▸ **PASSAGE TO READ**:
◆ ◆ ◆ ◆ ◆ ◆ ◆

Updated: Jun 17, 2020
There are numerous forms of data extraction in Big Data and several specific tools for each type of extraction, however, in this laboratory we will present the extraction of data from a relational database of an Oracle database for distributed parallel storage. in HDFS, using the tools of specific technologies for this process. This article is not a tutorial but only a generic approach to the process, with the presentation of the main steps of this process that guarantees the extraction, transformation and loading of Big Data.
Create a test environment to collect millions of movie rating records and make it possible to use that data to build a movie recommendation system for your customers.
The data is stored in a relational database and the company has a Hadoop cluster for distributed storage and processing. Your job is to take the data from the source to HDFS for further analysis.
Our goal is to collect millions of movie rating records that are stored in an oracle relational database and the company has a Hadoop cluster for distributed storage and processing. Your job is to take the data from the source to HDFS for further analysis.
For this project we will set up our test environment by installing an oracle database on our Linux system and use the Apache Sqoop tool from our Apache Hadoop ecosystem to perform ETL tasks. All tools are open source.
Preparing the Oracle Database
Importing data into Oracle
Importing Oracle data to HDFS via Sqoop
Selecting HDFS files
Preparing the Oracle Database
First, we need to enable the installation of the Oracle database to create the environment of the laboratory so that it is possible to carry out our ETL laboratory, as shown in the figure below.
The next step is to load 20 million records into the Oracle database, creating the Scheme and then we will use Apache Sqoop as an ETL tool and we will take some of that data to our repository with HDFS.
The first step is to create the schema in the database and grant privileges according to the script below,
As we have a test environment here, we will grant “unlimited” space in the database, but in a real scenario this space must be limited and managed to avoid errors.
Then we access the database through the user created according to the script below.
The next step now is to create the tables in the relational database using the DDL command and download the file to load the data with more than 20 million records. This file was collected in a zip file from the grouplens website, as shown in the figures below.
After downloading, we unzipped the file on our Linux operating system, and within the unzipped file, we will select the desired file “ratings.csv” that contains the schema of our created table and its respective variables as per the dictionary below.
ID: identification of each record
USER_ID: ID of the user who evaluated the movie
MOVIE_ID: ID of the movie that was rated
RATING: score from 1 to 5 that the user gave the film
TIMESTAMP: complete number of the exact evaluation date
The next step now is to load the data, creating a directory called ETL and within that directory we will create a file with the load command, as shown in the figure below.
Then we have the successful load of 20 million records as shown below.
Then we double-checked the load file to verify that all data was read correctly, as shown below.
According to the load file above, we found that a line had an error, but it refers to the header that has no numbers, so the file was read successfully.

◆ ◆ ◆ ◆ ◆ ◆ ◆

▸ **EXCERPTED DATA**:
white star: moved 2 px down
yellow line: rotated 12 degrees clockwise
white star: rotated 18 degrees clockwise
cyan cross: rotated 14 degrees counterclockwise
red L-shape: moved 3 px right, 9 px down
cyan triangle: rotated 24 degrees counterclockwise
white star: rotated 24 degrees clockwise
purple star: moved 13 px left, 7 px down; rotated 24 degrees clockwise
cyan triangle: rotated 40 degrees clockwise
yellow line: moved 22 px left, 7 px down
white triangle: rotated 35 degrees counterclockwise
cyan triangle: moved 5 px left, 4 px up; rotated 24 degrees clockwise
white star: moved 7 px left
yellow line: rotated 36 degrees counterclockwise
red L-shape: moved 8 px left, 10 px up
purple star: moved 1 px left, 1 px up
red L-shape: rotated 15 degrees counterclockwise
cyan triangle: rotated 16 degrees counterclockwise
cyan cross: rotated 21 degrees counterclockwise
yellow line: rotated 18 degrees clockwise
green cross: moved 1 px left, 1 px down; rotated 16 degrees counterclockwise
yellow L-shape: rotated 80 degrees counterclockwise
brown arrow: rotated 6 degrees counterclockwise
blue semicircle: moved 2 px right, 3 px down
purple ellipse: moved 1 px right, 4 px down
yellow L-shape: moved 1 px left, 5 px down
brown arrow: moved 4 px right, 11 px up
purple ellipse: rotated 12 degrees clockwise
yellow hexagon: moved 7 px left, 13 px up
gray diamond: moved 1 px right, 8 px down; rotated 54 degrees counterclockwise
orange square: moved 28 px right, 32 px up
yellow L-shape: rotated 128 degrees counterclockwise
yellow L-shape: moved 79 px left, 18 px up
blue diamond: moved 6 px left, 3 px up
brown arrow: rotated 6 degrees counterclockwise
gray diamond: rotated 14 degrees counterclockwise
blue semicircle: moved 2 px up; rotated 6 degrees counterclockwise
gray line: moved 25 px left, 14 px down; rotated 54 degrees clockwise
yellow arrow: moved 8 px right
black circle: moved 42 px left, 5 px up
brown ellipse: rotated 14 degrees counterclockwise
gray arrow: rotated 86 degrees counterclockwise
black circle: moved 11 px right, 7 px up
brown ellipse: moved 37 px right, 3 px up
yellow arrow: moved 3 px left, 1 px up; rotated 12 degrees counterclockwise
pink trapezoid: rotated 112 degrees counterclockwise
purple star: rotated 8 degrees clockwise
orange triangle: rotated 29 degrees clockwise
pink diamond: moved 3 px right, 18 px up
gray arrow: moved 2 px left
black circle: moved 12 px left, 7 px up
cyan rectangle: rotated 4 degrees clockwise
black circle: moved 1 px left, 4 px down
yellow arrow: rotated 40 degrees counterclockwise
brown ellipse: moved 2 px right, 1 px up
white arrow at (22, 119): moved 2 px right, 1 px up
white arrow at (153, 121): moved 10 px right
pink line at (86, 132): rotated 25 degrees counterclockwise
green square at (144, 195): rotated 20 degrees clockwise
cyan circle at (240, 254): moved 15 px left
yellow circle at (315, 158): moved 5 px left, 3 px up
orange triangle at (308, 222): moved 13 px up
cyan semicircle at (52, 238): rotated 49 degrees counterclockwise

◆ ◆ ◆ ◆ ◆ ◆ ◆

▸ **WHAT THE TASK ASKS**:
Can you extend the Oracle-to-HDFS article, picking up right after its final sentence? The material has no connection to the Oracle-to-HDFS article.

▸ **THE RESPONSE**:
Then we read the file and verify that it has more than 20 million records, as shown below, thus validating our test environment in comparison to the real world of Big Data.
The next step now is to start the process of moving data from a sql relational database to a hadoop environment. For this purpose, we use the Sqoop tool, which means sql for hadoop, that is, it is one of the tools of the hadoop ecosystem to work with a two-way sql database, allowing to import and export data in HDFS.
Sqoop creates jobs to carry out the mapreduce process, avoiding all the work of developing a job to move data between relational databases and HDFS.
The main advantages of Apache Sqoop are:
• Allows the import of external databases and enterprise data warehouses;
• Promotes data transfer to improve performance and optimize the use of the system;
• Copy data quickly from external sources to Hadoop HDFS;
• Makes data analysis more efficient;
• Avoids excessive loads for external systems;
Another advantage is that we can use Apache Sqoop together with Apaxhe Hive, as shown below.
ETL Hdoop = Sqoop + Hive
The next step is to configure apache Sqoop access to the Oracle database through the jdbc connection and since Sqoop does not have the drive that performs this operation, we will have to download the jdbc driver from the oracle website. If we were using another database, we would have to perform this same process, going to the supplier's website to download the standard jdbc file for each database.
This process allows the Oracle database to be able to see HDFS and Sqoop.
In the oracle user, you need to set the environment variables for Hadoop and Sqoop in the ˜ / .bashrc file
# Java JDK export JAVA_HOME=/opt/jdk export PATH=$PATH:$JAVA_HOME/bin # Hadoop export HADOOP_HOME=/opt/hadoop export HADOOP_INSTALL=$HADOOP_HOME export HADOOP_COMMON_HOME=$HADOOP_HOME export HADOOP_MAPRED_HOME=$HADOOP_HOME export HADOOP_HDFS_HOME=$HADOOP_HOME export YARN_HOME=$HADOOP_HOME export PATH=$PATH:$HADOOP_HOME/bin:$HADOOP_HOME/sbin # Sqoop export SQOOP_HOME=/opt/sqoop export PATH=$PATH:$SQOOP_HOME/bin export HCAT_HOME=/opt/sqoop/hcatalog export ACCUMULO_HOME=/opt/sqoop/accumulo
Oracle despite seeing HDFS, it does not have write permission, since only the hadoop user has this permission. Therefore, we need to configure this permission from the Oracle database to HDFS.
To perform this permission, since this article is performed in a test environment, we will use the HDFS owner to grant the privilege in a simplified way directly from the directory, giving permission for any user to record on HDFS. This is the way to take data from Oracle to HDFS.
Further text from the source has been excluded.